_INSTRUCTION_
Please edit the material below by changing "Samkhya Karika" to "Sankhya Karika" everywhere it occurs, keeping every other line unchanged. Leave the pictures out of your version.

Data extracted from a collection
══════════════════════════════
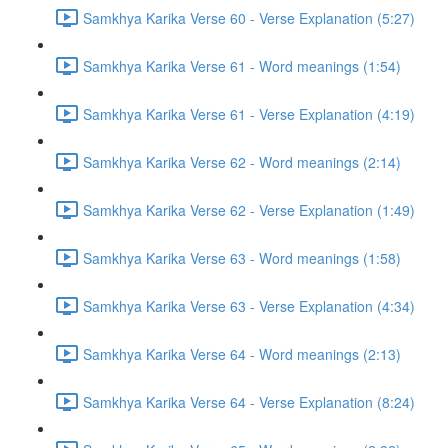
Samkhya Karika Verse 60 - Verse Explanation (5:27)
Samkhya Karika Verse 61 - Word meanings (1:54)
Samkhya Karika Verse 61 - Verse Explanation (4:19)
Samkhya Karika Verse 62 - Word meanings (2:14)
Samkhya Karika Verse 62 - Verse Explanation (1:49)
Samkhya Karika Verse 63 - Word meanings (1:58)
Samkhya Karika Verse 63 - Verse Explanation (4:34)
Samkhya Karika Verse 64 - Word meanings (2:13)
Samkhya Karika Verse 64 - Verse Explanation (8:24)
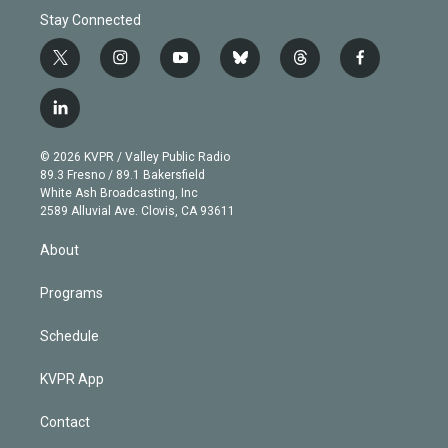
Stay Connected
t
i
y
b
t
f
w
n
o
l
h
a
i
s
u
u
r
c
l
t
t
t
e
e
e
i
t
a
u
s
a
b
n
e
g
b
k
d
o
© 2026 KVPR / Valley Public Radio
k
r
r
e
y
s
o
89.3 Fresno / 89.1 Bakersfield
e
a
k
White Ash Broadcasting, Inc
d
m
2589 Alluvial Ave. Clovis, CA 93611
i
n
About
Programs
Schedule
KVPR App
Contact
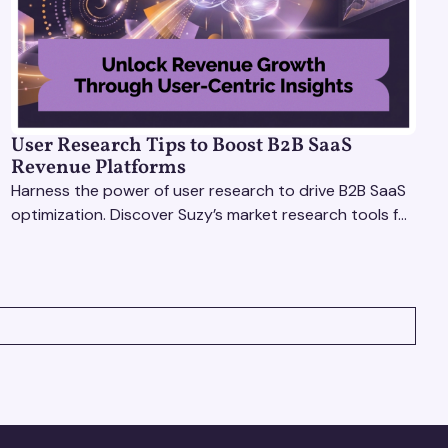
User Research Tips to Boost B2B SaaS
Revenue Platforms
Harness the power of user research to drive B2B SaaS
optimization. Discover Suzy’s market research tools for
better insights, CX improvement & revenue growth!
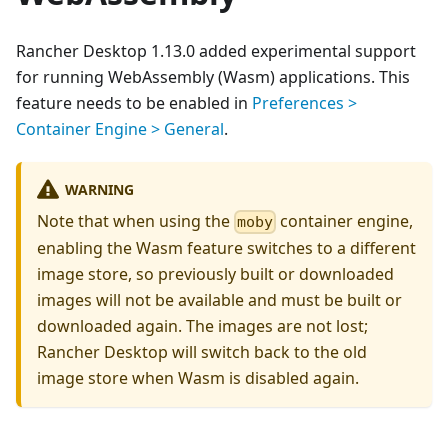
Rancher Desktop 1.13.0 added experimental support
for running WebAssembly (Wasm) applications. This
feature needs to be enabled in
Preferences >
Container Engine > General
.
WARNING
Note that when using the
container engine,
moby
enabling the Wasm feature switches to a different
image store, so previously built or downloaded
images will not be available and must be built or
downloaded again. The images are not lost;
Rancher Desktop will switch back to the old
image store when Wasm is disabled again.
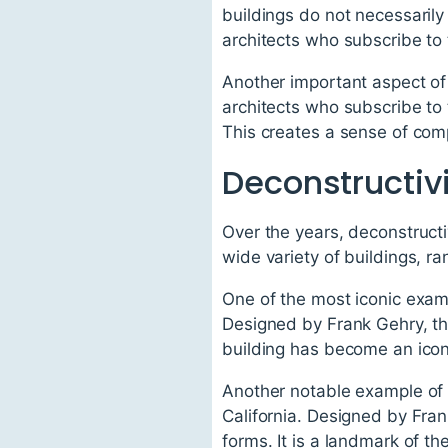
buildings do not necessarily 
architects who subscribe to 
Another important aspect of 
architects who subscribe to 
This creates a sense of comp
Deconstructiv
Over the years, deconstructi
wide variety of buildings, 
One of the most iconic exam
Designed by Frank Gehry, th
building has become an icon 
Another notable example of d
California. Designed by Fran
forms. It is a landmark of th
══════════════════════════════
_ANSWER SECTION_
Sankhya Karika Verse 60 - Verse Explanation (5:27)
Sankhya Karika Verse 61 - Word meanings (1:54)
Sankhya Karika Verse 61 - Verse Explanation (4:19)
Sankhya Karika Verse 62 - Word meanings (2:14)
Sankhya Karika Verse 62 - Verse Explanation (1:49)
Sankhya Karika Verse 63 - Word meanings (1:58)
Sankhya Karika Verse 63 - Verse Explanation (4:34)
Sankhya Karika Verse 64 - Word meanings (2:13)
Sankhya Karika Verse 64 - Verse Explanation (8:24)
Stay Connected
t
i
y
b
t
f
w
n
o
l
h
a
i
s
u
u
r
c
l
t
t
t
e
e
e
i
t
a
u
s
a
b
n
e
g
b
k
d
o
© 2026 KVPR / Valley Public Radio
k
r
r
e
y
s
o
89.3 Fresno / 89.1 Bakersfield
e
a
k
White Ash Broadcasting, Inc
d
m
2589 Alluvial Ave. Clovis, CA 93611
i
n
About
Programs
Schedule
KVPR App
Contact
User Research Tips to Boost B2B SaaS
Revenue Platforms
Harness the power of user research to drive B2B SaaS
optimization. Discover Suzy’s market research tools for
better insights, CX improvement & revenue growth!
Rancher Desktop 1.13.0 added experimental support
for running WebAssembly (Wasm) applications. This
feature needs to be enabled in
Preferences >
Container Engine > General
.
WARNING
Note that when using the
container engine,
moby
enabling the Wasm feature switches to a different
image store, so previously built or downloaded
images will not be available and must be built or
downloaded again. The images are not lost;
Rancher Desktop will switch back to the old
image store when Wasm is disabled again.
buildings do not necessarily 
architects who subscribe to 
Another important aspect of 
architects who subscribe to 
This creates a sense of comp
Deconstructiv
Over the years, deconstructi
wide variety of buildings, 
One of the most iconic exam
Designed by Frank Gehry, th
building has become an icon 
Another notable example of d
California. Designed by Fran
forms. It is a landmark of th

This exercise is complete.